-- Data for this task follows --

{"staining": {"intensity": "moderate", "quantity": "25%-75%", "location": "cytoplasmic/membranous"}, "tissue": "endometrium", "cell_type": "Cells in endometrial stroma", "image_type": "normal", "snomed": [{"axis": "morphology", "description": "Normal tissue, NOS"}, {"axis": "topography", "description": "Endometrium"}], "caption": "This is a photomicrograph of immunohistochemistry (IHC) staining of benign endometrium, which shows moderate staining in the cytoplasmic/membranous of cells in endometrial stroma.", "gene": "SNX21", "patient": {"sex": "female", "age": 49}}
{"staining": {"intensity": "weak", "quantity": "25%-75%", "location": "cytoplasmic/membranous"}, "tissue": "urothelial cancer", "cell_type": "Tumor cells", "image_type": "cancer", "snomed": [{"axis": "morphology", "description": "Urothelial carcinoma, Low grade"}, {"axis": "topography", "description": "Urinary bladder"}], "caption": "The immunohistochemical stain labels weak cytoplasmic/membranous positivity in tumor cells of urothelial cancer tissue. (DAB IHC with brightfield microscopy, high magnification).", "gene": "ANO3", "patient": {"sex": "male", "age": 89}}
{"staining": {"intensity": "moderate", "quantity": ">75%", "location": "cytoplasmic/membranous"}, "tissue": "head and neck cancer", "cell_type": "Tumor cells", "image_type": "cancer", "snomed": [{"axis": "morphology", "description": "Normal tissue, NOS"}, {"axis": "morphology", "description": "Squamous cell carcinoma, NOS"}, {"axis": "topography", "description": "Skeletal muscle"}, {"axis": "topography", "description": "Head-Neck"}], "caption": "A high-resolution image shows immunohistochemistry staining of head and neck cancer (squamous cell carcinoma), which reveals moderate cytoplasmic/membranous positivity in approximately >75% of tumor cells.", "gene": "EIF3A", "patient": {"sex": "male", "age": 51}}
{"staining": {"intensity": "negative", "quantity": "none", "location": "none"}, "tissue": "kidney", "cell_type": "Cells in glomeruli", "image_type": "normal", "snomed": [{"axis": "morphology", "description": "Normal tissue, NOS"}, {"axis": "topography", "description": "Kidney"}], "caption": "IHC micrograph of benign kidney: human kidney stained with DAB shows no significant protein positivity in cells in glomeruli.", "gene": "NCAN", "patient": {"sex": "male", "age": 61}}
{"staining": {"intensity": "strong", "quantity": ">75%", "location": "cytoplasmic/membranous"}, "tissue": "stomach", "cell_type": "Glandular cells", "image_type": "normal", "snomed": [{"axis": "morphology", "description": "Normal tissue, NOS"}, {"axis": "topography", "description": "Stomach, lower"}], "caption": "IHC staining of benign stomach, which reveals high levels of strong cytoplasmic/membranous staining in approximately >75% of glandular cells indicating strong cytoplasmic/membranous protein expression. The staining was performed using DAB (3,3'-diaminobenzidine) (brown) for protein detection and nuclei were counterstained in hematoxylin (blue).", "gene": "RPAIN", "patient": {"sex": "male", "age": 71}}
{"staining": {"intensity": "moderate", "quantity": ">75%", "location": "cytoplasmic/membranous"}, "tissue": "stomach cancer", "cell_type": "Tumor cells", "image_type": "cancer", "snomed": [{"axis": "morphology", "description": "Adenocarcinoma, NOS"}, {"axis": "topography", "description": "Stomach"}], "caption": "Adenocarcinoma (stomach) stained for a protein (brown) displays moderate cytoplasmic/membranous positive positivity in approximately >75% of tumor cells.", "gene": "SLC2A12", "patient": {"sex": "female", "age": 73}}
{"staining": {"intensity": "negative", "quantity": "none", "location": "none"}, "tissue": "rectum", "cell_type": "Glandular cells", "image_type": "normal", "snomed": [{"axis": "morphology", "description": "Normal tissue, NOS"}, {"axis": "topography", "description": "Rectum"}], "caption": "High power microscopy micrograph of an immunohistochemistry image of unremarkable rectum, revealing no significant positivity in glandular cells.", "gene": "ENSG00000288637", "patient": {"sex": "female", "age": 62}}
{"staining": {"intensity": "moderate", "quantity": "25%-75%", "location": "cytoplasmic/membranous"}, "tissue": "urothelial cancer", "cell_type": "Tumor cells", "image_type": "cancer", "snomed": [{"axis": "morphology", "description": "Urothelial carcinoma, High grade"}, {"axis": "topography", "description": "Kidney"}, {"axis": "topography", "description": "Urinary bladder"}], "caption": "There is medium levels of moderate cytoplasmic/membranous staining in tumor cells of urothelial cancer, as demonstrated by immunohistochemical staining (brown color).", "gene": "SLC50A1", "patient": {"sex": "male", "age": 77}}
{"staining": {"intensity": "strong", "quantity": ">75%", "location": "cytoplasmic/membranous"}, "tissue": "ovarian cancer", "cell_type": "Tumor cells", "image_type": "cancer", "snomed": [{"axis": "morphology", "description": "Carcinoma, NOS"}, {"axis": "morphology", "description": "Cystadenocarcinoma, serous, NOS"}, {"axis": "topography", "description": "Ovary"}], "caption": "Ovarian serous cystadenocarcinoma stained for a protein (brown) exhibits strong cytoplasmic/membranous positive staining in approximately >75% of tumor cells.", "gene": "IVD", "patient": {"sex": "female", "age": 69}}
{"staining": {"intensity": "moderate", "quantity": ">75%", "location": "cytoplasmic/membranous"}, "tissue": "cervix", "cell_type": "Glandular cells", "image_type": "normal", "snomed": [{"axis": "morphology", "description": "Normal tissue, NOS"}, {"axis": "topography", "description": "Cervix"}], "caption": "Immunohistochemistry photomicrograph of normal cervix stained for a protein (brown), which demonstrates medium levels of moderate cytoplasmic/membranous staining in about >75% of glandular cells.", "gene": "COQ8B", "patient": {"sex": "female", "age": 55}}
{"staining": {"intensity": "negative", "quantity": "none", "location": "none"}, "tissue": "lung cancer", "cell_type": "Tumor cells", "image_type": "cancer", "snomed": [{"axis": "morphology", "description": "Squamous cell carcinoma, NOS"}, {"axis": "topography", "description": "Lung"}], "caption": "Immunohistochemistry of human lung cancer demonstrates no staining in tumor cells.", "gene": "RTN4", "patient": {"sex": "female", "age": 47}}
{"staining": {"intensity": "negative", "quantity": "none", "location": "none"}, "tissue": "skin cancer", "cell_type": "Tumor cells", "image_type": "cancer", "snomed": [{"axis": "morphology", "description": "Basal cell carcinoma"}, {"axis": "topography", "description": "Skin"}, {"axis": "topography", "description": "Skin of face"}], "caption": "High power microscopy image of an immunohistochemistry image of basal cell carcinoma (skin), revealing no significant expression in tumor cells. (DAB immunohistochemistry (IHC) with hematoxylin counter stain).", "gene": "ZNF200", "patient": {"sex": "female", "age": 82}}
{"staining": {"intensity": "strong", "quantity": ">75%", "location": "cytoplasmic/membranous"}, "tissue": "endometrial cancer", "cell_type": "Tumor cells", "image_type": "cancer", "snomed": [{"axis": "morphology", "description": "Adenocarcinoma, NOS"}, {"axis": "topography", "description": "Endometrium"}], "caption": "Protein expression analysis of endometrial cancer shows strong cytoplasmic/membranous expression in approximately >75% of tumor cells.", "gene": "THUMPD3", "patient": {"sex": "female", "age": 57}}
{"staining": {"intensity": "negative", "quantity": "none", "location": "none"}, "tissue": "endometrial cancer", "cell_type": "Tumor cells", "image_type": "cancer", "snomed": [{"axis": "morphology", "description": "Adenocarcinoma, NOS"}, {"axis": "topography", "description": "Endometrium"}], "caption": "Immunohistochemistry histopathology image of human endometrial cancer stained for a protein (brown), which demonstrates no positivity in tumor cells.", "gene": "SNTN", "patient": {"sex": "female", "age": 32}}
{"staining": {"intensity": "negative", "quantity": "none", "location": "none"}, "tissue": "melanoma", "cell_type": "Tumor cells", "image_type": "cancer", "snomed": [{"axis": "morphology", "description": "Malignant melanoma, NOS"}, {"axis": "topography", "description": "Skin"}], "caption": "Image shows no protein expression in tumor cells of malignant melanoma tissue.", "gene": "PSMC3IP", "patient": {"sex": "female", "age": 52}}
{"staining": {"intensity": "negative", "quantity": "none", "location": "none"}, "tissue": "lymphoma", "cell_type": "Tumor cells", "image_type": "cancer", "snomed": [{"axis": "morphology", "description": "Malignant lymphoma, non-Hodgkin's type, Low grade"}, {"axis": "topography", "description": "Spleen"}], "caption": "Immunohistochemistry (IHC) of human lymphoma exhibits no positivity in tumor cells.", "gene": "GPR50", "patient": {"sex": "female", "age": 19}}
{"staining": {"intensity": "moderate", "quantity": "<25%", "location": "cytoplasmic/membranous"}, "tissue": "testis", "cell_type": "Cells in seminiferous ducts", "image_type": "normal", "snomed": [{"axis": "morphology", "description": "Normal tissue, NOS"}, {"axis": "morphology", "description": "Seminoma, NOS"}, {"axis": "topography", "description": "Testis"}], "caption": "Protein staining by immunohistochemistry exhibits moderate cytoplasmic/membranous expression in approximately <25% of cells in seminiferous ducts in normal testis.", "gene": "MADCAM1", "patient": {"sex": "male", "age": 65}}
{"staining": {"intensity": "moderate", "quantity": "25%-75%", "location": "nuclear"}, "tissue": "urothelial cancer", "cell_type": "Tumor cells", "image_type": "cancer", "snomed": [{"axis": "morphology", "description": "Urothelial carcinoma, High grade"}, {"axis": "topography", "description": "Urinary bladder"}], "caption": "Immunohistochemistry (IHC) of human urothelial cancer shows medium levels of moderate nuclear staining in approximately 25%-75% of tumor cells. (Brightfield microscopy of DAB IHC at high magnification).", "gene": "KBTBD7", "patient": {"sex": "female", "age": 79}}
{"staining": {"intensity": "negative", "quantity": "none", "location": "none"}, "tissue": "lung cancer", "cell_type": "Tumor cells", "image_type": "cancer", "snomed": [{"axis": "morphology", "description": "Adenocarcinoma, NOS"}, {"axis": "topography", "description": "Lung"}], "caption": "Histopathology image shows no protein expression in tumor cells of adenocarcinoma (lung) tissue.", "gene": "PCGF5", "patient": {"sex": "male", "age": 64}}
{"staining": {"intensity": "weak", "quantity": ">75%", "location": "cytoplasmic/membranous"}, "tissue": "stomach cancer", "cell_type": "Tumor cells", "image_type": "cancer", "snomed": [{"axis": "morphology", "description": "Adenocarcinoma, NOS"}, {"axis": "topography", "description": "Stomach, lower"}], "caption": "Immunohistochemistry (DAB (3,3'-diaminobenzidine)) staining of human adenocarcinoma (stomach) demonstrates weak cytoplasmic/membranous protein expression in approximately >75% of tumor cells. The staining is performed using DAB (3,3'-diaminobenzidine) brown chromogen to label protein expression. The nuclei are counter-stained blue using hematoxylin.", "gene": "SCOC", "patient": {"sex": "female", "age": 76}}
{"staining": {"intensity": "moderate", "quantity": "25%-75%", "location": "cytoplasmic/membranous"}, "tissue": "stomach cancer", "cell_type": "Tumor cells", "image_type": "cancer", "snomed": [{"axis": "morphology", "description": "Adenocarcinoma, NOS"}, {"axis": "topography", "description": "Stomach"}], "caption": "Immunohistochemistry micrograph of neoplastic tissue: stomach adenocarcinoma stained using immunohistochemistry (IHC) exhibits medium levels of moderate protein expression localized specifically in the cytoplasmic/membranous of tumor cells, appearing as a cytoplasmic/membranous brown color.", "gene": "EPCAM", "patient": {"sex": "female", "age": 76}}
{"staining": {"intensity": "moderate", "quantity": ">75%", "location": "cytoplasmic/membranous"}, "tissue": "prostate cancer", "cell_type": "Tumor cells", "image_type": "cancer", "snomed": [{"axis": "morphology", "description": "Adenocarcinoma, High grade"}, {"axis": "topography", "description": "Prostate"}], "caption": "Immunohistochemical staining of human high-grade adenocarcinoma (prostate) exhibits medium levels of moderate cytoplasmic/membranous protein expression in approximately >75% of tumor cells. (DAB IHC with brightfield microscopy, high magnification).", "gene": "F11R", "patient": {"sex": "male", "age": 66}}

-- Data for this task concluded --

> [What is being asked]:
Your job is to print exactly the lines that run from the top of the entries through the line with "immunohistochemical stain labels", and no others.

> [Result of the task]:
{"staining": {"intensity": "moderate", "quantity": "25%-75%", "location": "cytoplasmic/membranous"}, "tissue": "endometrium", "cell_type": "Cells in endometrial stroma", "image_type": "normal", "snomed": [{"axis": "morphology", "description": "Normal tissue, NOS"}, {"axis": "topography", "description": "Endometrium"}], "caption": "This is a photomicrograph of immunohistochemistry (IHC) staining of benign endometrium, which shows moderate staining in the cytoplasmic/membranous of cells in endometrial stroma.", "gene": "SNX21", "patient": {"sex": "female", "age": 49}}
{"staining": {"intensity": "weak", "quantity": "25%-75%", "location": "cytoplasmic/membranous"}, "tissue": "urothelial cancer", "cell_type": "Tumor cells", "image_type": "cancer", "snomed": [{"axis": "morphology", "description": "Urothelial carcinoma, Low grade"}, {"axis": "topography", "description": "Urinary bladder"}], "caption": "The immunohistochemical stain labels weak cytoplasmic/membranous positivity in tumor cells of urothelial cancer tissue. (DAB IHC with brightfield microscopy, high magnification).", "gene": "ANO3", "patient": {"sex": "male", "age": 89}}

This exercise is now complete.